My signature move at family dinners is waiting for someone to put their drink down at the table & then moving it when they go to the buffet.
Seen an ambulance at the hospital..i hope the doctors are ok
My kid is running around the house with an open umbrella draped across his shoulders and got mad because I couldn’t guess he was a *checks notes* vampire blaster mechagodzilla.
Who called it a hot dog rolling grill and not a roller toaster
“Hey Google, set an alarm for 5 AM”
Google: “No. That’s stupid.”
Honestly people shouldn’t even be allowed to talk until they’re like 35 years old.
If you start a sentence with “I seen”, i’m just going to go ahead and assume the next part will not be “the inside of a book”
I need to pick up a random hunky guy in a bar, bring him home, have him invite a friend, and THEN mention that I need furniture rearranged
You should never forget where you came from. That’s probably where your keys are.
{Invention of the boomerang}
HIM: I regret throwing away my favorite stic—omg, yay.
Hello Butterball Hotline? My turkey meows when I try to stuff it in the oven. What? Are you sure? Huh. HONEY THAT’S A CAT. TAKE IT OUT.
*watches Charlotte’s Web*
Netflix: you might also enjoy…
Babe
Peppa Pig
Season 1 episode 1 of Black Mirror
Aquarius: Someone will hack into your dating profile, but won’t touch a thing because they think you’ve already been hacked. You haven’t.

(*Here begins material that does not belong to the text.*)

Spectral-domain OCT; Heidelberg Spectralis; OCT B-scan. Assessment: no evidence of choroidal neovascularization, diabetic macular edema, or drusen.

boss: have u finished that project
me: hey rome wasn’t built in a day
boss: it’s been a month
me: rome wasn’t built in a month
boss:
me: [googling “how long did it take to build rome”]
Did it hurt? When you saw the candy you bought yesterday going half price
[crowd surfs up to the lead singer] can u skip the new album stuff
Most of being a parent means saying “Great!!” when your kid insists you watch him perform an unidentifiable skill.
How do you ask a friend if she’s a human-reptile hybrid, but as a compliment? She never sweats and that’s for sure a third eyelid.
Is that a sweet potato in your pants, or are you just oddly shaped?
No, I don’t think I’m a vampire. I just bite people that I think look delicious. That’s a totally normal human thing to do.
Cop: you know why I pulled you over?
Me: You thought I was black?
Cop: Haha. Yep. You’re free to go sir
my dad didn’t let me date untill i was pregnant…
Hear me out. An Elton John themed Indian restaurant named Rocket Naan.
Her: I think my fathers in jail.
Me: No, No, No… He’s in Alabama. It’s like jail, but with trees.
“please feel free to ignore this email” way ahead of you buddy
Life can only give you lemons if you answer the door.